The release of Site Reliability Engineering (2016) ignited an industry-wide conversation about the development and management of online systems. Today, an array of conferences, books, and tools have joined that original conversation to support what you could think of as a movement: the community of people interested in reliability as a way of life.
As that community has grown and diversified, we’ve learned a lot about what fosters reliability in services, teams, and organizations. Perhaps surprisingly, we see reliability being delivered via a mix of arrangements. Yes, dedicated SRE teams, you-build-it-you-run-it, and even embedded reliability expertise. In fact, reliability can transcend tech stacks, industries, and organizational histories, and believe that anyone can have good reliability if two key factors are in place:
* A positive, collaborative, always-learning culture
* Tooling that transcends silos and team boundaries, enabling anyone to do the best thing for everyone
These factors are highly intertwined. The DevOps community understands this intuitively: tooling, culture, and results are related.
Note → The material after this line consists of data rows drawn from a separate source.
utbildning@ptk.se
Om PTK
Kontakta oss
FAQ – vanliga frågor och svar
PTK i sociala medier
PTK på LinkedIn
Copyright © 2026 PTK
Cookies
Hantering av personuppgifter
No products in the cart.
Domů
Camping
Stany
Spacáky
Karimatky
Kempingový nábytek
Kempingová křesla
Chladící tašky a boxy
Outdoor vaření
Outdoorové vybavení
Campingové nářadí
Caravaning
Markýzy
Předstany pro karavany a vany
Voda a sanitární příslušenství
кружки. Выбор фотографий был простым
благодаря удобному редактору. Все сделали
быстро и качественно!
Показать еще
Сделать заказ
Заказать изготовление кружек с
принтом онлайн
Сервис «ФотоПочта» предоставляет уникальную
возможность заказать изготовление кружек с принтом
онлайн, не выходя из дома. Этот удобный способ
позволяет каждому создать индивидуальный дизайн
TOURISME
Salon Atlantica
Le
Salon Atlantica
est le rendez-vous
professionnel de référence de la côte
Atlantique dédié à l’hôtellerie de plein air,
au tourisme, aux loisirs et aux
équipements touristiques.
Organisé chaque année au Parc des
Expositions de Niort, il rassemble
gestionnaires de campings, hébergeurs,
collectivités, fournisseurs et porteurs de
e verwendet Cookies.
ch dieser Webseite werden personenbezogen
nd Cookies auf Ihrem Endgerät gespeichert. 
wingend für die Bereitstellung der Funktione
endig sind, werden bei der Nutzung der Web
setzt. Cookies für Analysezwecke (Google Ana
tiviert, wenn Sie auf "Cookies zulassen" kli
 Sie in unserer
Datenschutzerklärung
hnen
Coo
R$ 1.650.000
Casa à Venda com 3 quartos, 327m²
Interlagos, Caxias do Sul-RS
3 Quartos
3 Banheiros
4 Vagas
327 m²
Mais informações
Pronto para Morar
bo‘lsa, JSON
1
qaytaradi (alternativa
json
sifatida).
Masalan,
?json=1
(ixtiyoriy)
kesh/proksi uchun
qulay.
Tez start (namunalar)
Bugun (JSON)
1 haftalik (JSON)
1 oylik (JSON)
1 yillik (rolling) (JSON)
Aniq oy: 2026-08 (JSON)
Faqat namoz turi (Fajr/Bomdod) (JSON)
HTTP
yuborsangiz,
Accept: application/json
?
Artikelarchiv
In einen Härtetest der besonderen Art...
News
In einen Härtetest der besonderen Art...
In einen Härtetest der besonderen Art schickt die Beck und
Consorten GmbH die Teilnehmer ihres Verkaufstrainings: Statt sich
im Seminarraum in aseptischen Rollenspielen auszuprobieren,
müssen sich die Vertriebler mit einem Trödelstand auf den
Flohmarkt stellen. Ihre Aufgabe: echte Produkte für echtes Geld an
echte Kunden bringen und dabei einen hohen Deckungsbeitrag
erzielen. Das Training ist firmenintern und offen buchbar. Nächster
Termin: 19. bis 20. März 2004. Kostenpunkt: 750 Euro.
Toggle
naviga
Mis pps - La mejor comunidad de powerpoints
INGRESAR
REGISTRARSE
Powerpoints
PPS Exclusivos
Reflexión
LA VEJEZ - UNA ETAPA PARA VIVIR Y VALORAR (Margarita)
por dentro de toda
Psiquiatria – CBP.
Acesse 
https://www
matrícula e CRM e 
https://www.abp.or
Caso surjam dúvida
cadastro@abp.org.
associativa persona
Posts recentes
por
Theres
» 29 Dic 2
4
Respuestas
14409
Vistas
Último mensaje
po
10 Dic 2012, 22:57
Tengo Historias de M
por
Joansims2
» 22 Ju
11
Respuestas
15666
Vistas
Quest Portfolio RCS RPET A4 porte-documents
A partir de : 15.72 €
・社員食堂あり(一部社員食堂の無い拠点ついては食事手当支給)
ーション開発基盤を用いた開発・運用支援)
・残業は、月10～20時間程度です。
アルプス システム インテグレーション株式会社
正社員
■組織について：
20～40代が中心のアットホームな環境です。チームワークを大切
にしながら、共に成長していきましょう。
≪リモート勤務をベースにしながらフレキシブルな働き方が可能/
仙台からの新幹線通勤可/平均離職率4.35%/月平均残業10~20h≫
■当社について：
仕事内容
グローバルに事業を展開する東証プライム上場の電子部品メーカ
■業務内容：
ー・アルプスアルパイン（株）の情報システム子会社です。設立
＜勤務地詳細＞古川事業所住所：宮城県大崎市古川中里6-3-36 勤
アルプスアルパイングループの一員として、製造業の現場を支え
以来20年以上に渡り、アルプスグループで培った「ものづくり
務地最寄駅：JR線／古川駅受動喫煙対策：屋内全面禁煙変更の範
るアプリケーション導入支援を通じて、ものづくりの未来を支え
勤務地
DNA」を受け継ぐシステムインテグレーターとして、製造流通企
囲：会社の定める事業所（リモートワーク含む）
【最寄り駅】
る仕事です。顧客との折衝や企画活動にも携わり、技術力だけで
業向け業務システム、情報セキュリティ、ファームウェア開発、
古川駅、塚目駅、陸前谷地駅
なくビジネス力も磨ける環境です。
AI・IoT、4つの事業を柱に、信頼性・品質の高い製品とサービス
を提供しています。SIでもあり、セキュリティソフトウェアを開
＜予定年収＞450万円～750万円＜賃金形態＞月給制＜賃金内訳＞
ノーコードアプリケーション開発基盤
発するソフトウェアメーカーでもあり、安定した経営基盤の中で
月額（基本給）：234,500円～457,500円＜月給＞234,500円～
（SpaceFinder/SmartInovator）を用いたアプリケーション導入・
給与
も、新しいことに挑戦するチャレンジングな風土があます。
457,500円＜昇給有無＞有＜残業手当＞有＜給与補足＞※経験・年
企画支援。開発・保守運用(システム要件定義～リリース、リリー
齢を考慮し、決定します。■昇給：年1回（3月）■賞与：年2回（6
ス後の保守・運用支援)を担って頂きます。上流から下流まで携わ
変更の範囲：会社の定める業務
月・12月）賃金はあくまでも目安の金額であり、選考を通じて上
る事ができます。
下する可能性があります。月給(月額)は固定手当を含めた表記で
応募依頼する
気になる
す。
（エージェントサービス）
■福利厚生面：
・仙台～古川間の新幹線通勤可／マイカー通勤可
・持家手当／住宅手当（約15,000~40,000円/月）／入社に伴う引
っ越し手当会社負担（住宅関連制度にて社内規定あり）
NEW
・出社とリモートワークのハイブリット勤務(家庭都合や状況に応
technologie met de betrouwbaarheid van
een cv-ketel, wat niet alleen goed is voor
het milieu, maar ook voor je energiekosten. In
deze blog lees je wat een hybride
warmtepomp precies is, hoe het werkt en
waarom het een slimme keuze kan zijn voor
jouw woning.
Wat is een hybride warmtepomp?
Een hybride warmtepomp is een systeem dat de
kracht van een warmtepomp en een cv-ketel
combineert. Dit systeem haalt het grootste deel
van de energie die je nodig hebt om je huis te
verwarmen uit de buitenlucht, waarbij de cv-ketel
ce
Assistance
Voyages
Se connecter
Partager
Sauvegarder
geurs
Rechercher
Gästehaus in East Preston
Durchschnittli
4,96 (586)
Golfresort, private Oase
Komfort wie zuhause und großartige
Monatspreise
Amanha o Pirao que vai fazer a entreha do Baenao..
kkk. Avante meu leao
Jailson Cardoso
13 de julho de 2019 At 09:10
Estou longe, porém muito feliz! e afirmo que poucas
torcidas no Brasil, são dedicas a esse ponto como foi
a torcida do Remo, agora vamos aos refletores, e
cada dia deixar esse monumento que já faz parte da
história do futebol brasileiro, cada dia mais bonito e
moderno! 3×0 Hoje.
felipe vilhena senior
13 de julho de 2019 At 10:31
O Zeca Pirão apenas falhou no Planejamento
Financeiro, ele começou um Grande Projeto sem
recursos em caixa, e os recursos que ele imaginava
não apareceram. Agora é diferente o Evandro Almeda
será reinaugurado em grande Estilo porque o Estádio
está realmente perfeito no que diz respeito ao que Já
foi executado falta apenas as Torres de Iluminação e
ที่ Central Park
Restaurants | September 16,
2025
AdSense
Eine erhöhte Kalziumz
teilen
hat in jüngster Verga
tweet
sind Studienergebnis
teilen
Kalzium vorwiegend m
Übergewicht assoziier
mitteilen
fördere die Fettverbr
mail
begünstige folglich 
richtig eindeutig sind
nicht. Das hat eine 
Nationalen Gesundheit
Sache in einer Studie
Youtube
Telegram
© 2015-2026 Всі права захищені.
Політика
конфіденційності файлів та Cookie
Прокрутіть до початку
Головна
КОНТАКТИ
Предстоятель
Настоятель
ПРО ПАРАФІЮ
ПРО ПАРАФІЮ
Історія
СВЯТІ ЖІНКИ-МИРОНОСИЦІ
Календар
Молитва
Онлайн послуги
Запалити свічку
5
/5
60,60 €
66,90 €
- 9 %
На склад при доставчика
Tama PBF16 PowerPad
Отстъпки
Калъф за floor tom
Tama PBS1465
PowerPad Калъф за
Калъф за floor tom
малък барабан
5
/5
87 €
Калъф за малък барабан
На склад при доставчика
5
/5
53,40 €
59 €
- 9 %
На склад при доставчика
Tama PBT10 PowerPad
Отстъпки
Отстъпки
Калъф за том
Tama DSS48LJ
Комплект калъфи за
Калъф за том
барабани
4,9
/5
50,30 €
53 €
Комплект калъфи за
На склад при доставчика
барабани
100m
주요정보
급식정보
When tooling helps break down organizational silos, a collaborative culture emerges. But when tooling is team-specific and painful to use across silos, unhappy culture and poor availability follows.
This is why we’re building Stanza - a platform for making reliable services, integrating diverse infrastructure, understanding events, and taking action across teams, tools, and technologies.
Stanza levels up your production engineering teams by giving them instant, queryable access to a real-time model of production - converging data from popular tools like AWS, DataDog, Sentry, and GitHub into a cohesive story about what is (and was) happening across services and dependencies. This provides teams with context not just on their own work, but on the work of others in the org - enabling faster understanding, more effective onboarding, and scaling collaboration. Teams can also build more reliable services from a set of optimised components and APIs that make automation easier.
When you find the problem, Stanza’s extension model lets engineers act quickly - no digging around for docs or old scripts. The plug-in interface helps teams to act directly from the platform. Sharing automation is easier, and building on other’s work is easier, helping foster a community around production.
Since Stanza integrates what’s happening across several systems with how teams can take action, it opens up new possibilities for human-in-the-loop service management. Stanza recommends actions to take, informed by a mix of data analysis and decades of production wisdom, and our production analytics improve the more data sources it has to work with.
With quick to set up integrations for your most often-used tools, Stanza helps you move faster and safely, together.
Looking forward to building the next generation reliability community with you!